Cette dimension de la démarche de Luxembourg est cruciale pour asseoir sa crédibilité. A défaut, nous prendrions le risque de faire de la révision des lignes directrices chaque année un simple exercice de "toilettage", sans lien avec la mesure réelle des progrès enregistrés. Et l'objectif de convergence des politiques nationales pour l'emploi, qui préside à la démarche de Luxembourg, s'en trouverait altéré.

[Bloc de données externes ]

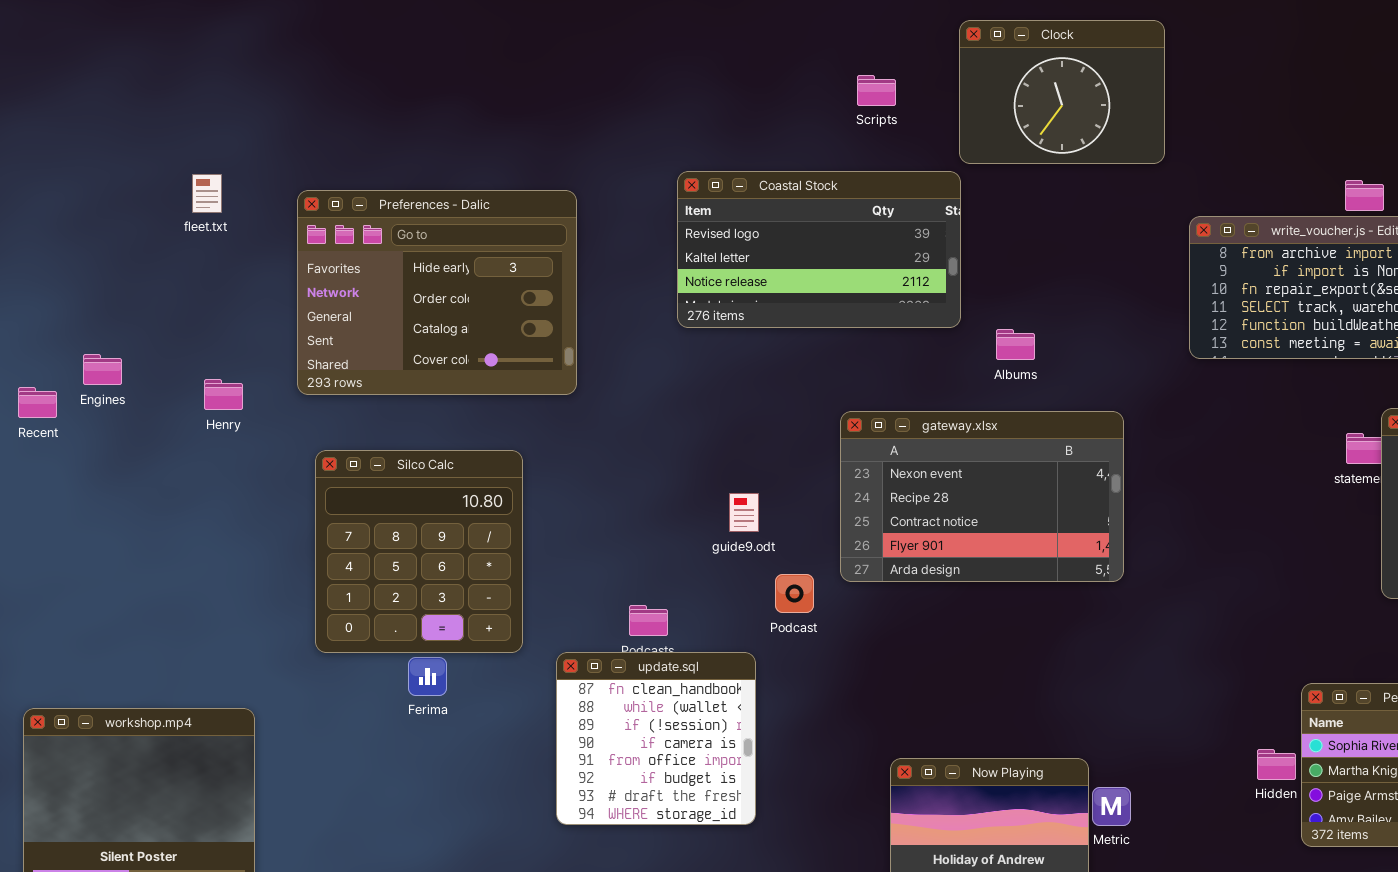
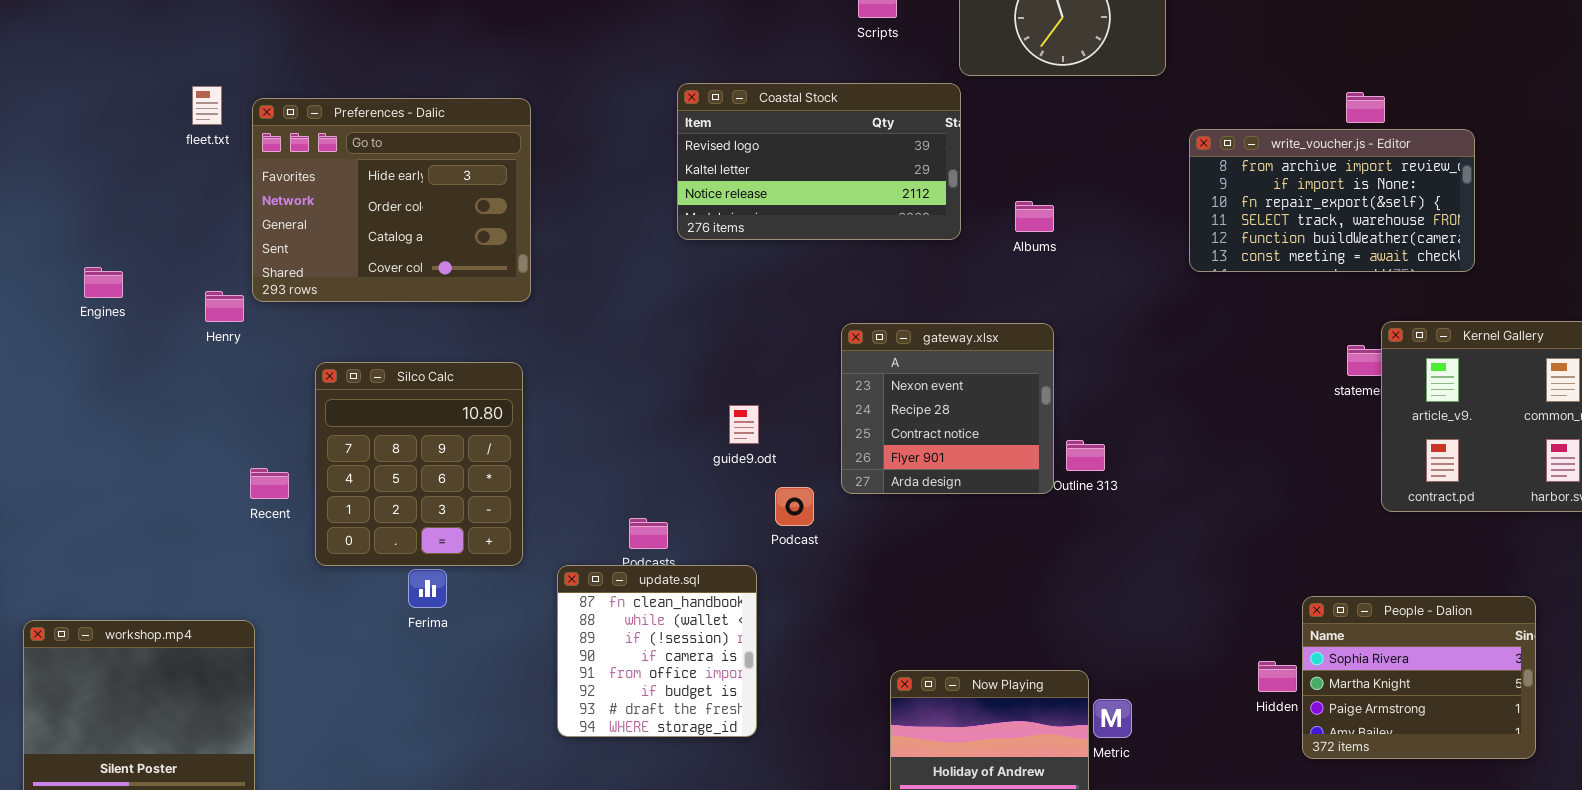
Preferences - Dalic: [297,190,577,395] -> [252,98,531,302], moved
Albums: [996,329,1035,360] -> [1015,201,1054,232], moved
Recent: [18,387,57,418] -> [250,468,289,499], moved
gateway.xlsx: [840,411,1124,582] -> [841,323,1054,494], resized

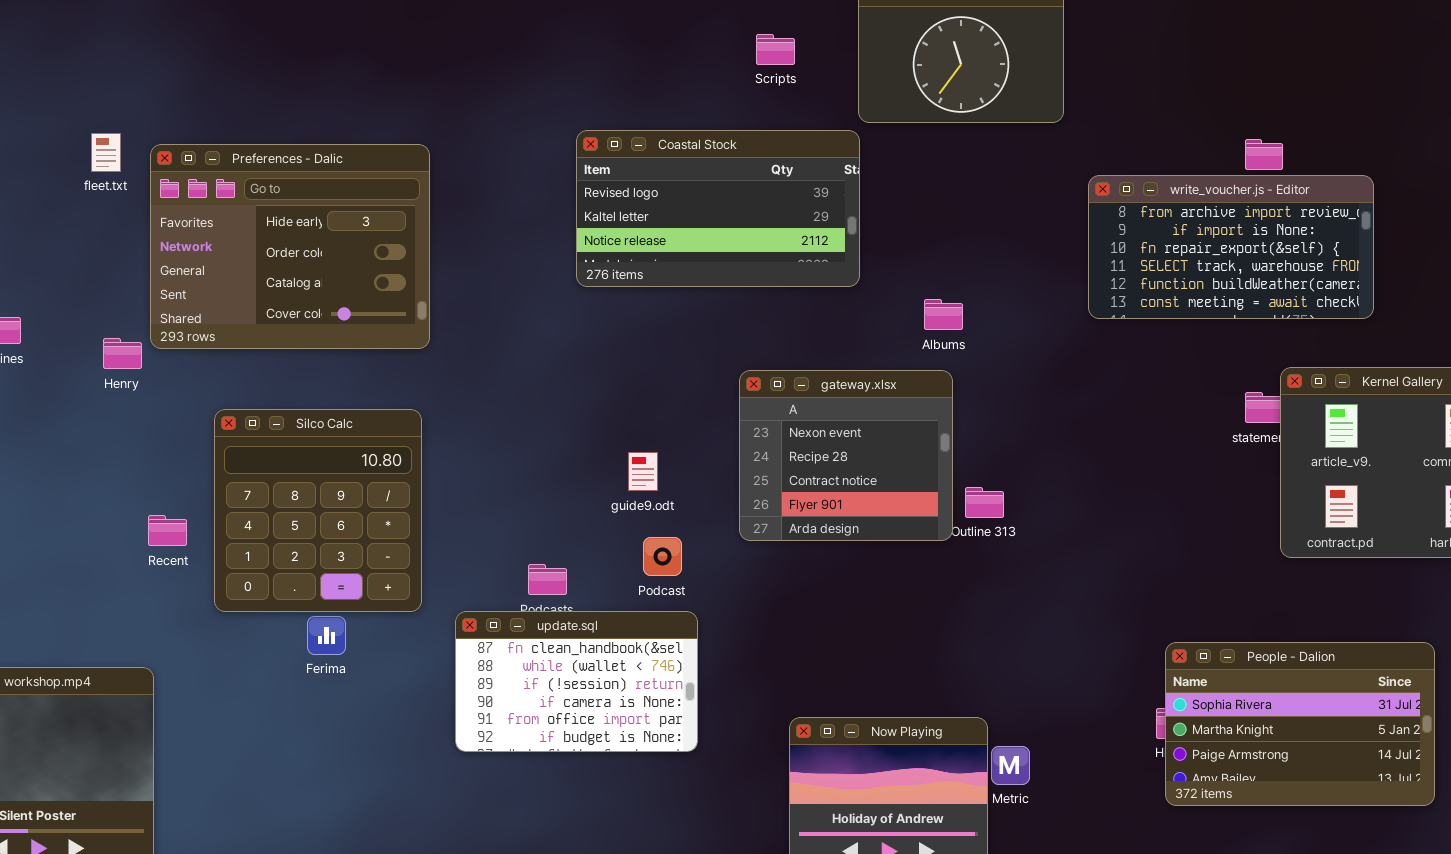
Albums: [1015,201,1054,232] -> [924,299,963,330], moved
Podcast: [775,487,814,526] -> [643,537,682,576], moved
update.sql: [557,565,757,737] -> [455,611,698,752], resized
People - Dalion: [1302,596,1536,759] -> [1165,642,1435,806], resized

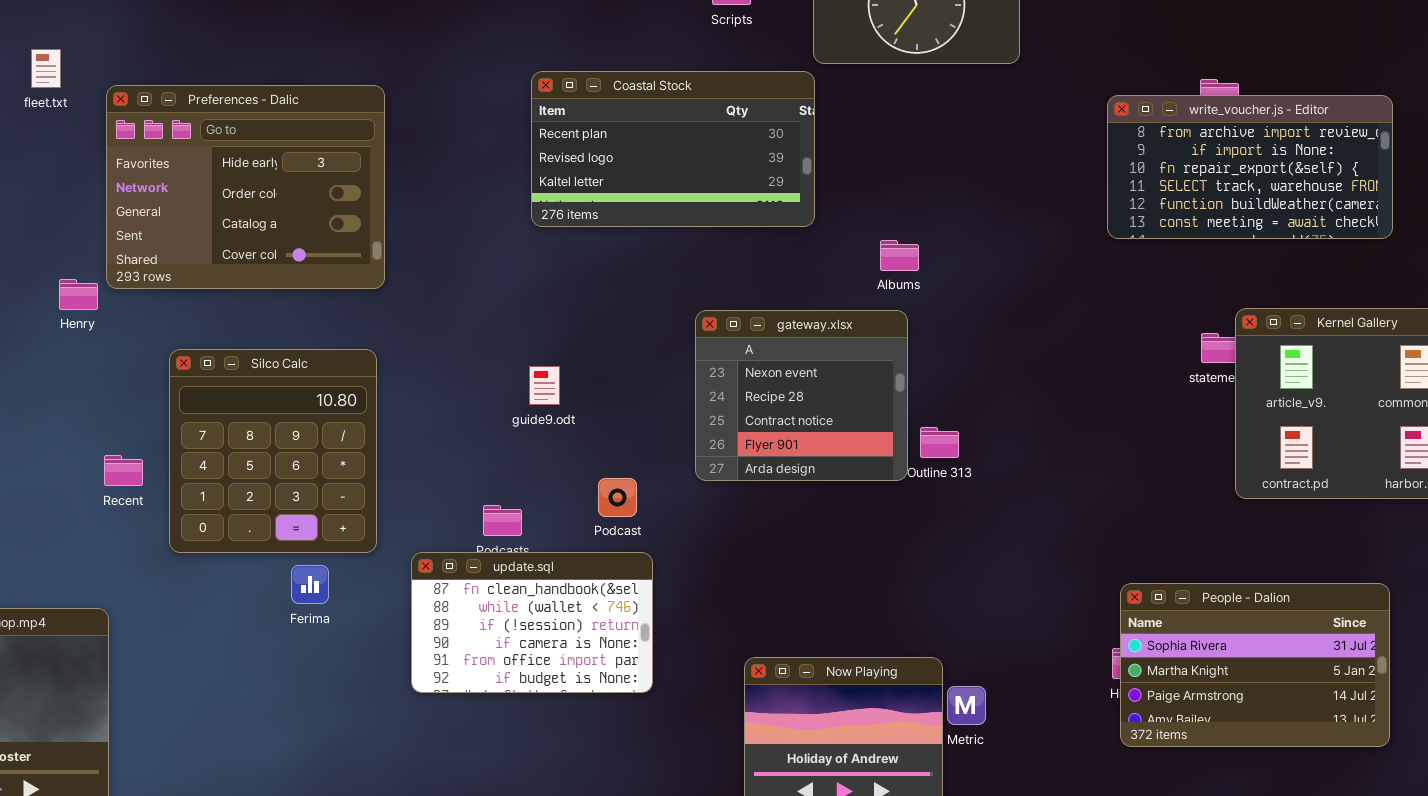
Coastal Stock: [576,130,860,287] -> [531,71,815,227], scrolled up 1 row
fleet.txt: [91,133,121,172] -> [31,49,61,88], moved
write_voucher.js - Editor: [1088,175,1374,319] -> [1107,95,1393,239], moved
guide9.odt: [628,452,658,491] -> [529,366,560,405], moved
Ferima: [307,616,346,655] -> [291,565,329,604], moved

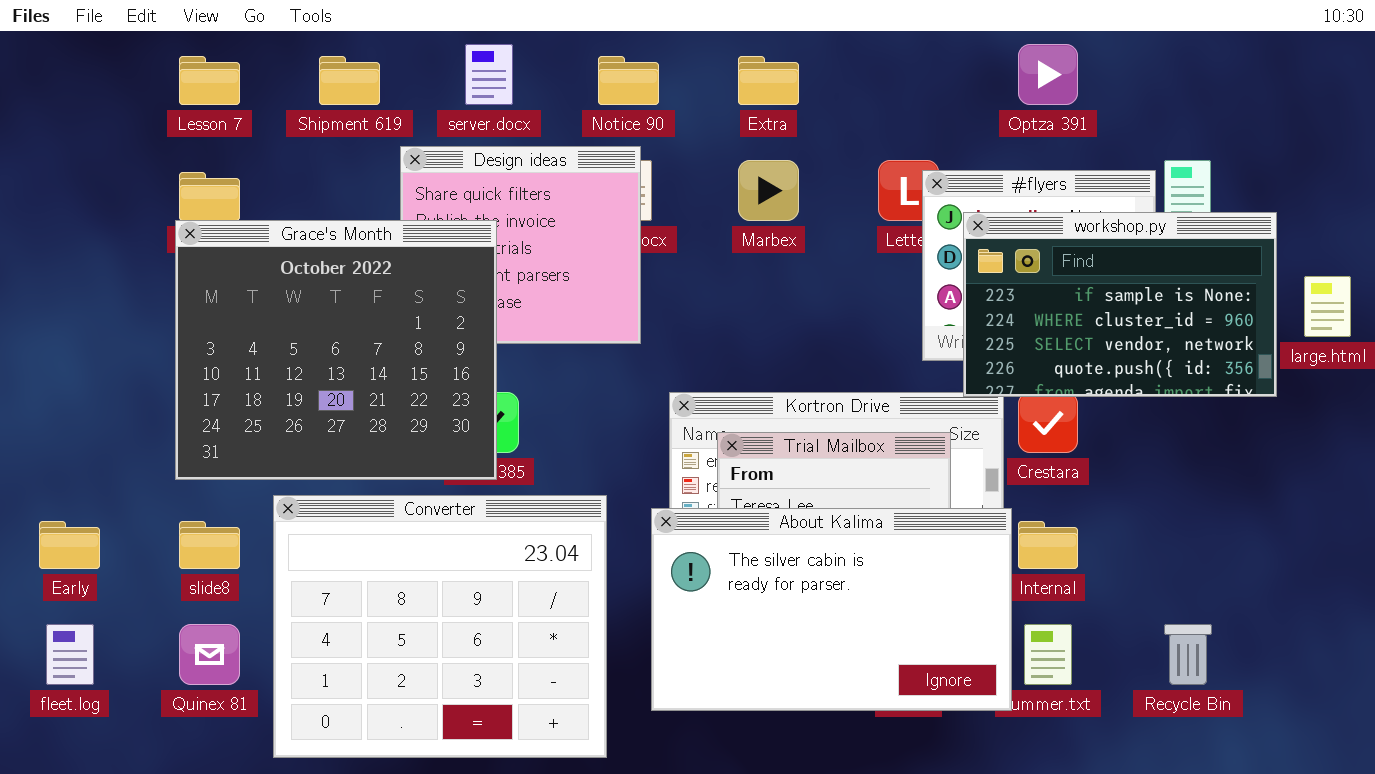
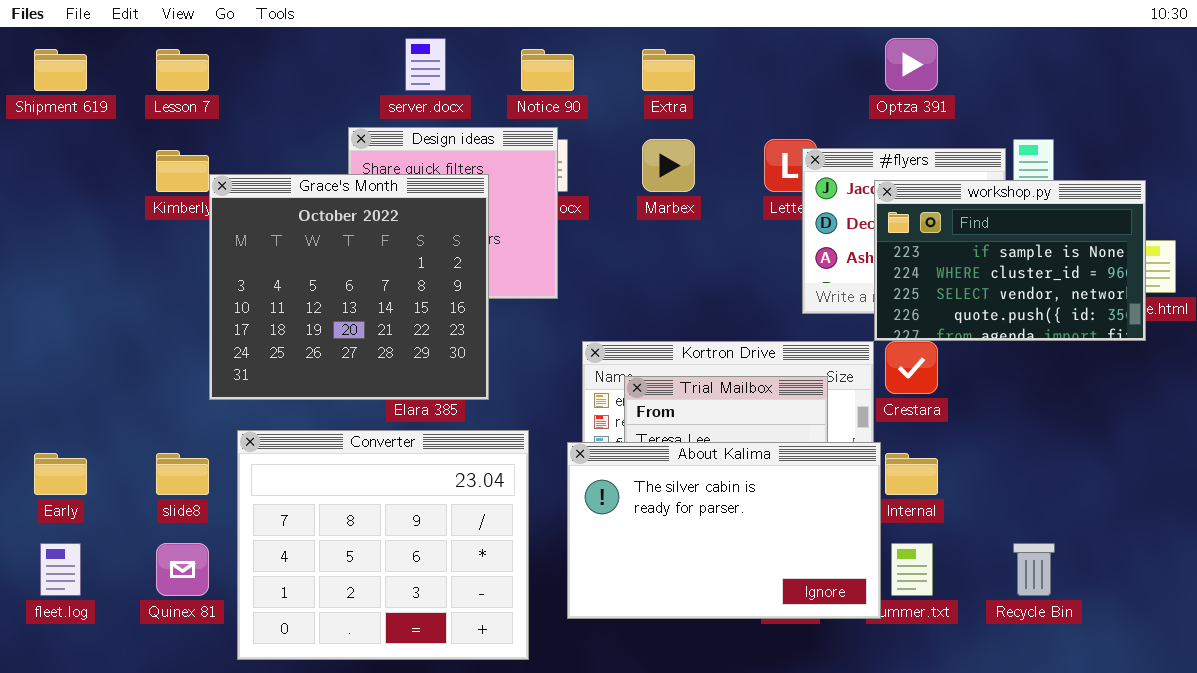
Shipment 619: [319,56,380,105] -> [34,49,87,91], moved
workshop.py: [963,212,1277,397] -> [874,180,1146,341], moved
Grace's Month: [175,220,497,480] -> [209,174,489,400], moved

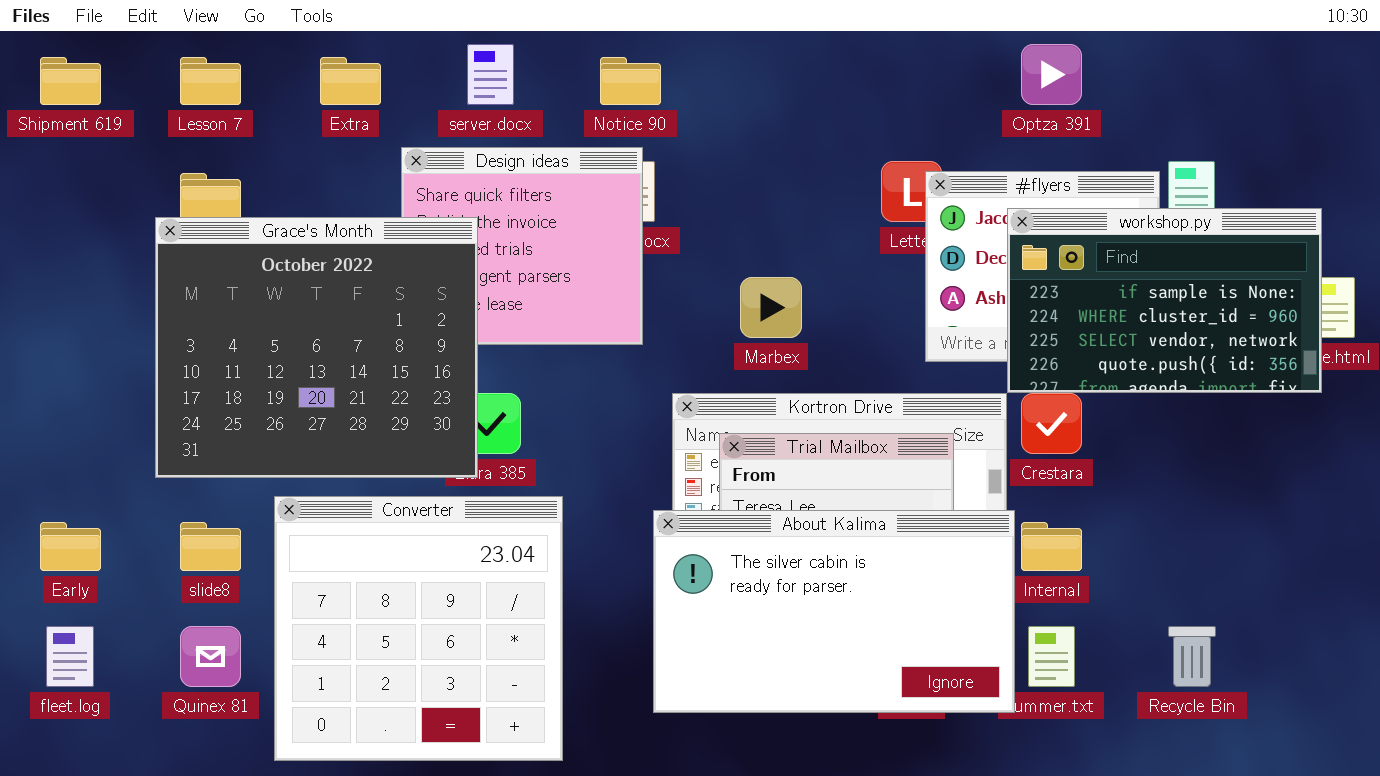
Extra: [642,49,695,91] -> [320,57,381,105], moved
Marbex: [642,139,695,192] -> [740,277,802,338], moved
Grace's Month: [209,174,489,400] -> [155,217,478,478], moved
Converter: [237,430,529,660] -> [274,496,563,761], resized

- Le troisième élément de ce pacte européen pour l'emploi consiste en une meilleure articulation des lignes directrices avec les grands orientations de politique économique (GOPE), qui constituent l'un des instruments essentiels de la coordination des politiques économiques. En effet, la stratégie européenne pour l'emploi doit .s'inscrire à l'intérieur d'une politique de croissance, à la fois durable, plus riche en emplois et solidaire. Nous devons faire en sorte que les procédures communautaires traduisent cette volonté.
- Enfin, le quatrième élément a trait au développement du dialogue social au niveau européen, et aussi dans les Etats-membres sur les questions européennes.
Comme vous le savez, le Premier ministre, Lionel Jospin, avait tenu à consulter les partenaires sociaux le 3 décembre dernier avant de se rendre à Vienne. Martine Aubry et moi-même étions présents lors de ce dialogue social sur les sujets européens, d'un genre assez nouveau dans notre pays. Il faut qu'il devienne la règle, une sorte d'habitude, car nous ne progresserons dans l'Union sur les questions d'emploi, sur les questions d'harmonisation sociale également, qu'à la condition d'associer pleinement les partenaires sociaux à la réflexion de la Commission et aux travaux du Conseil. Dans le domaine de l'harmonisation sociale, les partenaires sociaux ont ainsi vocation à devenir des "co-législateurs", pour finalement ne laisser la Commission et le Conseil reprendre l'initiative qu'en cas de carence manifeste. Nous en sommes encore loin, et une première étape doit donc consister à donner à ce dialogue social sur les questions européennes un cadre institutionnel, une certaine régularité, une certaine densité aussi.
Tous ces éléments constitutifs du pacte européen pour l'emploi sont repris dans les conclusions du Conseil européen, et nous nous en félicitons.
Il reste maintenant à le mettre en oeuvre, sous la présidence allemande, dont nous attendons qu'elle joue un rôle moteur.
Le succès de l'euro en 1999 se jugera à l'aune de nombreux critères, notamment à la qualité du policy-mix qui pourra être mis en oeuvre, à la qualité du dialogue qui pourra s'établir entre la Banque centrale européenne et le Conseil de l'euro, et nous avons plutôt de premiers signes encourageants de ce côté-là, avec la baisse concertée des taux d'intérêt que nous venons d'enregistrer.
Mais le succès de l'euro et sa bonne acceptation sociale seront tributaires également de l'inflexion qui sera donnée à la construction européenne en faveur de l'emploi. Et c'est la raison pour laquelle les Quinze devront s'attacher en 1999 à traduire leur volonté dans ce domaine en actes concrets.
Je vous remercie de votre attention, et je suis prêt, maintenant, à répondre aux questions que vous voudrez bien me poser.